THE TASK: Please reproduce the data exactly, though every picture must stay out.

GIVEN DATA:

*** Begin section ***

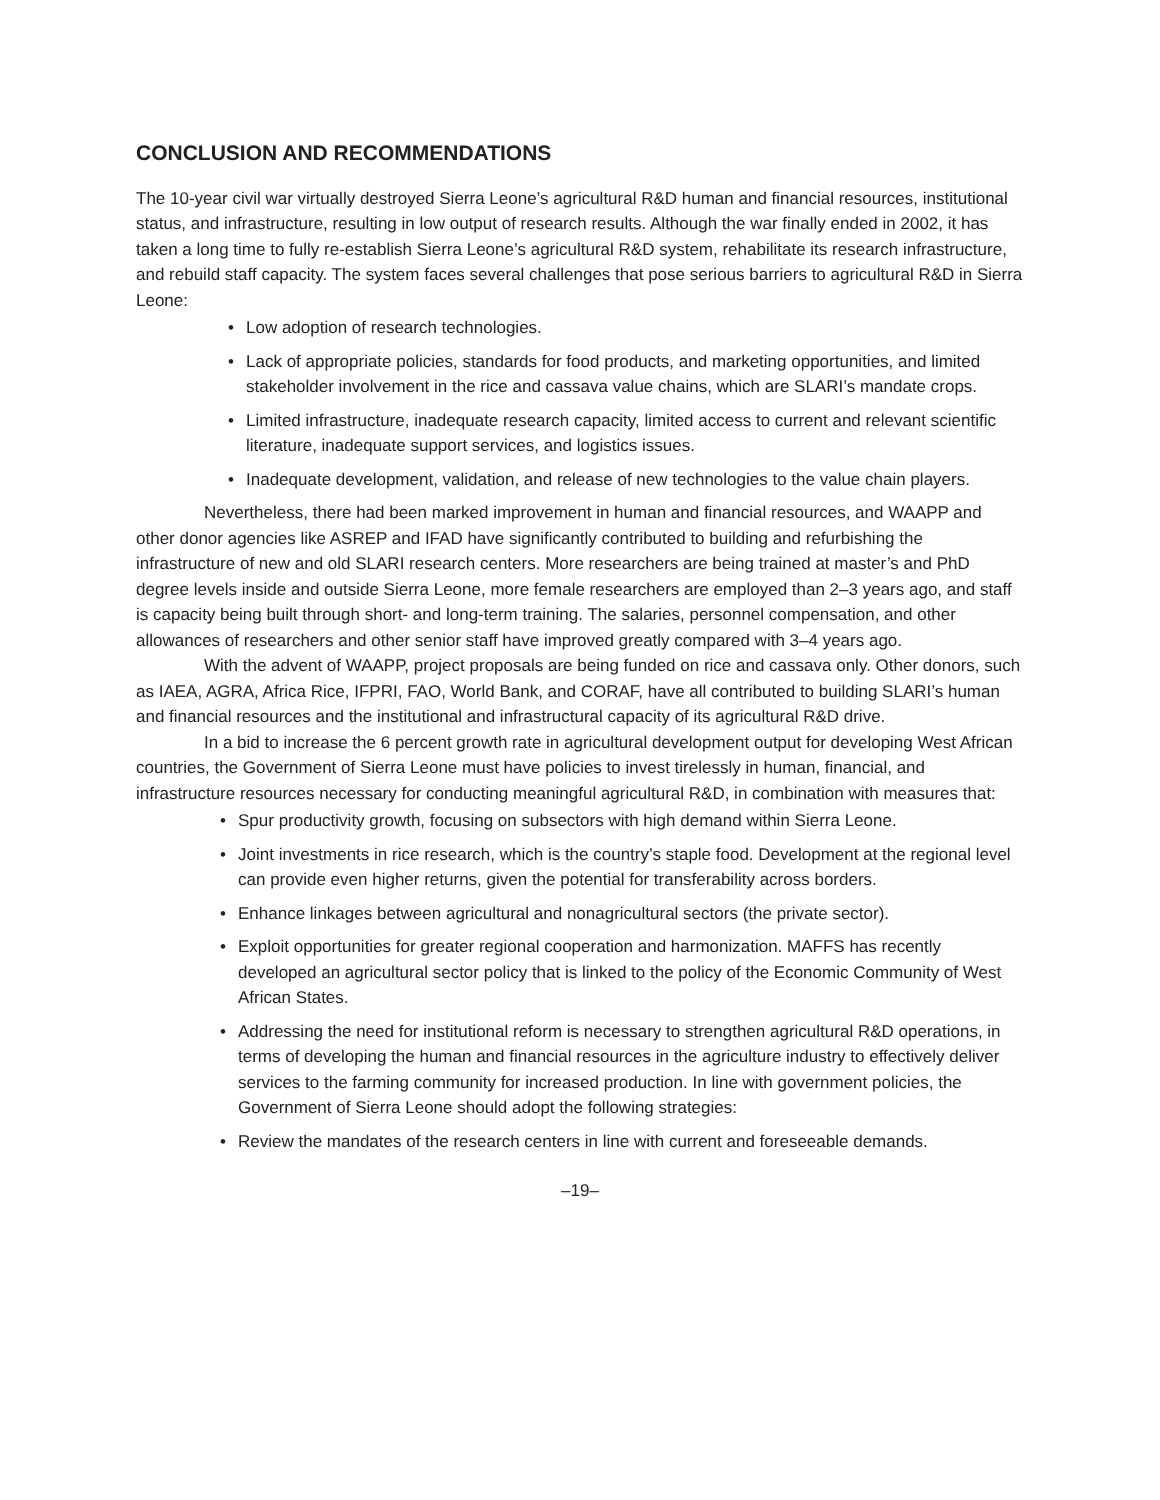CONCLUSION AND RECOMMENDATIONS
The 10-year civil war virtually destroyed Sierra Leone’s agricultural R&D human and financial resources, institutional status, and infrastructure, resulting in low output of research results. Although the war finally ended in 2002, it has taken a long time to fully re-establish Sierra Leone’s agricultural R&D system, rehabilitate its research infrastructure, and rebuild staff capacity. The system faces several challenges that pose serious barriers to agricultural R&D in Sierra Leone:
• Low adoption of research technologies.
• Lack of appropriate policies, standards for food products, and marketing opportunities, and limited stakeholder involvement in the rice and cassava value chains, which are SLARI’s mandate crops.
• Limited infrastructure, inadequate research capacity, limited access to current and relevant scientific literature, inadequate support services, and logistics issues.
• Inadequate development, validation, and release of new technologies to the value chain players.
Nevertheless, there had been marked improvement in human and financial resources, and WAAPP and other donor agencies like ASREP and IFAD have significantly contributed to building and refurbishing the infrastructure of new and old SLARI research centers. More researchers are being trained at master’s and PhD degree levels inside and outside Sierra Leone, more female researchers are employed than 2–3 years ago, and staff is capacity being built through short- and long-term training. The salaries, personnel compensation, and other allowances of researchers and other senior staff have improved greatly compared with 3–4 years ago.
With the advent of WAAPP, project proposals are being funded on rice and cassava only. Other donors, such as IAEA, AGRA, Africa Rice, IFPRI, FAO, World Bank, and CORAF, have all contributed to building SLARI’s human and financial resources and the institutional and infrastructural capacity of its agricultural R&D drive.
In a bid to increase the 6 percent growth rate in agricultural development output for developing West African countries, the Government of Sierra Leone must have policies to invest tirelessly in human, financial, and infrastructure resources necessary for conducting meaningful agricultural R&D, in combination with measures that:
• Spur productivity growth, focusing on subsectors with high demand within Sierra Leone.
• Joint investments in rice research, which is the country’s staple food. Development at the regional level can provide even higher returns, given the potential for transferability across borders.
• Enhance linkages between agricultural and nonagricultural sectors (the private sector).
• Exploit opportunities for greater regional cooperation and harmonization. MAFFS has recently developed an agricultural sector policy that is linked to the policy of the Economic Community of West African States.
• Addressing the need for institutional reform is necessary to strengthen agricultural R&D operations, in terms of developing the human and financial resources in the agriculture industry to effectively deliver services to the farming community for increased production. In line with government policies, the Government of Sierra Leone should adopt the following strategies:
• Review the mandates of the research centers in line with current and foreseeable demands.
–19–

*** End section ***

TASK RESPONSE:
CONCLUSION AND RECOMMENDATIONS
The 10-year civil war virtually destroyed Sierra Leone’s agricultural R&D human and financial resources, institutional status, and infrastructure, resulting in low output of research results. Although the war finally ended in 2002, it has taken a long time to fully re-establish Sierra Leone’s agricultural R&D system, rehabilitate its research infrastructure, and rebuild staff capacity. The system faces several challenges that pose serious barriers to agricultural R&D in Sierra Leone:
• Low adoption of research technologies.
• Lack of appropriate policies, standards for food products, and marketing opportunities, and limited stakeholder involvement in the rice and cassava value chains, which are SLARI’s mandate crops.
• Limited infrastructure, inadequate research capacity, limited access to current and relevant scientific literature, inadequate support services, and logistics issues.
• Inadequate development, validation, and release of new technologies to the value chain players.
Nevertheless, there had been marked improvement in human and financial resources, and WAAPP and other donor agencies like ASREP and IFAD have significantly contributed to building and refurbishing the infrastructure of new and old SLARI research centers. More researchers are being trained at master’s and PhD degree levels inside and outside Sierra Leone, more female researchers are employed than 2–3 years ago, and staff is capacity being built through short- and long-term training. The salaries, personnel compensation, and other allowances of researchers and other senior staff have improved greatly compared with 3–4 years ago.
With the advent of WAAPP, project proposals are being funded on rice and cassava only. Other donors, such as IAEA, AGRA, Africa Rice, IFPRI, FAO, World Bank, and CORAF, have all contributed to building SLARI’s human and financial resources and the institutional and infrastructural capacity of its agricultural R&D drive.
In a bid to increase the 6 percent growth rate in agricultural development output for developing West African countries, the Government of Sierra Leone must have policies to invest tirelessly in human, financial, and infrastructure resources necessary for conducting meaningful agricultural R&D, in combination with measures that:
• Spur productivity growth, focusing on subsectors with high demand within Sierra Leone.
• Joint investments in rice research, which is the country’s staple food. Development at the regional level can provide even higher returns, given the potential for transferability across borders.
• Enhance linkages between agricultural and nonagricultural sectors (the private sector).
• Exploit opportunities for greater regional cooperation and harmonization. MAFFS has recently developed an agricultural sector policy that is linked to the policy of the Economic Community of West African States.
• Addressing the need for institutional reform is necessary to strengthen agricultural R&D operations, in terms of developing the human and financial resources in the agriculture industry to effectively deliver services to the farming community for increased production. In line with government policies, the Government of Sierra Leone should adopt the following strategies:
• Review the mandates of the research centers in line with current and foreseeable demands.
–19–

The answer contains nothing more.